(Beginning of Records)
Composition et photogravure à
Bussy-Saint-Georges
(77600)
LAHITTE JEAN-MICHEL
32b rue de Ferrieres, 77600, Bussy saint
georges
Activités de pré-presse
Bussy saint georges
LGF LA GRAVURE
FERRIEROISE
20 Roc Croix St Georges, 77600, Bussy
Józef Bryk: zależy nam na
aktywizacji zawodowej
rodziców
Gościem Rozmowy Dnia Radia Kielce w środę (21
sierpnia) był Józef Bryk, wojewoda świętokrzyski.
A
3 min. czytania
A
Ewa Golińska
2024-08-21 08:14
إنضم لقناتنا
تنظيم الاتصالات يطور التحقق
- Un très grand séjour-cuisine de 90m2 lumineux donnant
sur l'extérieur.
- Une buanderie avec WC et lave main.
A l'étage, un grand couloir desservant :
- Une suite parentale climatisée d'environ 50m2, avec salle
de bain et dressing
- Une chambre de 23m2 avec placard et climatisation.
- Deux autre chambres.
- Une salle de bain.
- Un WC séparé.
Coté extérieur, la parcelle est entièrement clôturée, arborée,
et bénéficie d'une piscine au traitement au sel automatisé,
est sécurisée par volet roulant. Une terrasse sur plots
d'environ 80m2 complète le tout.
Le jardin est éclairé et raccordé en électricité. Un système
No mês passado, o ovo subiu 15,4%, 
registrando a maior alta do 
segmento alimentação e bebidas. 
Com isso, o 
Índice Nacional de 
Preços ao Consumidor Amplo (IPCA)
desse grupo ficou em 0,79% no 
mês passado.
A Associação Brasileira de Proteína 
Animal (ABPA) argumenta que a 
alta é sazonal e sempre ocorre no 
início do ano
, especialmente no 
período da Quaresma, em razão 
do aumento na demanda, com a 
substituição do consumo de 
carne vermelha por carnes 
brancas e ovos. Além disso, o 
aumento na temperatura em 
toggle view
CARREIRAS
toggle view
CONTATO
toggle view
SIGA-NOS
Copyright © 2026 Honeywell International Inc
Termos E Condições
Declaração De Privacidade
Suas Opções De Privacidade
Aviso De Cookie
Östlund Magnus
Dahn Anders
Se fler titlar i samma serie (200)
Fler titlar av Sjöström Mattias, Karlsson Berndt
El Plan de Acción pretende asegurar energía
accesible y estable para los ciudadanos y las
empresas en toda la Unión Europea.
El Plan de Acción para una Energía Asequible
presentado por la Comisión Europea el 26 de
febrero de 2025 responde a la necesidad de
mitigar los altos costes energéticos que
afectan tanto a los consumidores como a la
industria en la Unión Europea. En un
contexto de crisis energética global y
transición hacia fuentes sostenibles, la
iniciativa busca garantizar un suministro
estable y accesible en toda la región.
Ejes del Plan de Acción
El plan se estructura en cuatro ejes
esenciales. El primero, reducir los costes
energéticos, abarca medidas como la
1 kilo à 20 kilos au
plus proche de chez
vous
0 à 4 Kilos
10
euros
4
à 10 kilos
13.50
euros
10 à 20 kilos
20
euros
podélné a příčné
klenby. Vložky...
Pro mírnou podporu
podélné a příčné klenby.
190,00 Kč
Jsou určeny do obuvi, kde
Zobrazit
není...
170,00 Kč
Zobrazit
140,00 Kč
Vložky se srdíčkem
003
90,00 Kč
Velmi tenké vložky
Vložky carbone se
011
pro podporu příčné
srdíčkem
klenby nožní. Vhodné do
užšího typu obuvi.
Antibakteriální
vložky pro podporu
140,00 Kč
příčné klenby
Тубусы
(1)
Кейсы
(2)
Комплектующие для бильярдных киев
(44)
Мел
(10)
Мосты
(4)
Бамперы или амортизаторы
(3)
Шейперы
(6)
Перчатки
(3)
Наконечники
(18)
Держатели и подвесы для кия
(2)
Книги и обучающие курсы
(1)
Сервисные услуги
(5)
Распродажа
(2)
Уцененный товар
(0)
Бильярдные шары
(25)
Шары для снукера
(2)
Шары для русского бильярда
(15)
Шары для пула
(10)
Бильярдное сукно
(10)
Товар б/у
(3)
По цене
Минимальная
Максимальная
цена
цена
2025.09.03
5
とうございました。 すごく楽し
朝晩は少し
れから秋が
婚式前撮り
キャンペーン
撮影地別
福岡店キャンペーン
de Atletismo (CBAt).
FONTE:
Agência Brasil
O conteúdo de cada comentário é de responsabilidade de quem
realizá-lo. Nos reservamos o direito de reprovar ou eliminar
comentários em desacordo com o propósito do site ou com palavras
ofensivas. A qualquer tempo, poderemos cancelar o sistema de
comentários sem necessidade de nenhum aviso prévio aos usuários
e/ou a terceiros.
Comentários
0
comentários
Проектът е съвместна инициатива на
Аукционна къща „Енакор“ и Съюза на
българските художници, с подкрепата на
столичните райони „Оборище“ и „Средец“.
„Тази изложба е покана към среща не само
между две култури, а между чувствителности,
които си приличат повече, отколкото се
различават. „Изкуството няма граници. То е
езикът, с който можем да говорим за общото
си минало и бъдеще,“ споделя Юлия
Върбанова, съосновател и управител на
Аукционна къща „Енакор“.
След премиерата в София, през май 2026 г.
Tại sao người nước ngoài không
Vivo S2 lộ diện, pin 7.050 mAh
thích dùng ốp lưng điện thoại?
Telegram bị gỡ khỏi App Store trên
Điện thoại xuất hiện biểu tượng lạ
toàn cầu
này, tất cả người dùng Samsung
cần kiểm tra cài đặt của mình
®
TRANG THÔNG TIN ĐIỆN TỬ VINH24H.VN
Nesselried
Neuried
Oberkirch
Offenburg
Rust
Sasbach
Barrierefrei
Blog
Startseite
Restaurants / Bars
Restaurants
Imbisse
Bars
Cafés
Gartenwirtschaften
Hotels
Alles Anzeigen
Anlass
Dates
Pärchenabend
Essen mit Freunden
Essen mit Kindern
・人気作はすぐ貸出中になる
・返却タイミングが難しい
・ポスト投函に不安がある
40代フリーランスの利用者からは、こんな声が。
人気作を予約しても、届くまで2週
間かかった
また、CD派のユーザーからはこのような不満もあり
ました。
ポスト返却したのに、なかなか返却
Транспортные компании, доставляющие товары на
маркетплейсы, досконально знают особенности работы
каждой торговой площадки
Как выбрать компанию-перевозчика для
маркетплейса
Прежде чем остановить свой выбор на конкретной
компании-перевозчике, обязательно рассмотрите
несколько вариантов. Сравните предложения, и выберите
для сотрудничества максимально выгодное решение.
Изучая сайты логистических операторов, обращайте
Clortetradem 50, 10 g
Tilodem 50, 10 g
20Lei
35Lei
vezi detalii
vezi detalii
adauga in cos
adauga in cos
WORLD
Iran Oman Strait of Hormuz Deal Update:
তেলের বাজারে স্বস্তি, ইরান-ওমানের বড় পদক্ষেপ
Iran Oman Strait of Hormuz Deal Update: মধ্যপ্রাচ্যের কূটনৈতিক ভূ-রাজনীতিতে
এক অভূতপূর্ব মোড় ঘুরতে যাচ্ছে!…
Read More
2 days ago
(End of Records)
Your assignment: Copy the items above verbatim, from their first line through the line containing "início do ano", including both of those lines.

Final answer:
Composition et photogravure à
Bussy-Saint-Georges
(77600)
LAHITTE JEAN-MICHEL
32b rue de Ferrieres, 77600, Bussy saint
georges
Activités de pré-presse
Bussy saint georges
LGF LA GRAVURE
FERRIEROISE
20 Roc Croix St Georges, 77600, Bussy
Józef Bryk: zależy nam na
aktywizacji zawodowej
rodziców
Gościem Rozmowy Dnia Radia Kielce w środę (21
sierpnia) był Józef Bryk, wojewoda świętokrzyski.
A
3 min. czytania
A
Ewa Golińska
2024-08-21 08:14
إنضم لقناتنا
تنظيم الاتصالات يطور التحقق
- Un très grand séjour-cuisine de 90m2 lumineux donnant
sur l'extérieur.
- Une buanderie avec WC et lave main.
A l'étage, un grand couloir desservant :
- Une suite parentale climatisée d'environ 50m2, avec salle
de bain et dressing
- Une chambre de 23m2 avec placard et climatisation.
- Deux autre chambres.
- Une salle de bain.
- Un WC séparé.
Coté extérieur, la parcelle est entièrement clôturée, arborée,
et bénéficie d'une piscine au traitement au sel automatisé,
est sécurisée par volet roulant. Une terrasse sur plots
d'environ 80m2 complète le tout.
Le jardin est éclairé et raccordé en électricité. Un système
No mês passado, o ovo subiu 15,4%, 
registrando a maior alta do 
segmento alimentação e bebidas. 
Com isso, o 
Índice Nacional de 
Preços ao Consumidor Amplo (IPCA)
desse grupo ficou em 0,79% no 
mês passado.
A Associação Brasileira de Proteína 
Animal (ABPA) argumenta que a 
alta é sazonal e sempre ocorre no 
início do ano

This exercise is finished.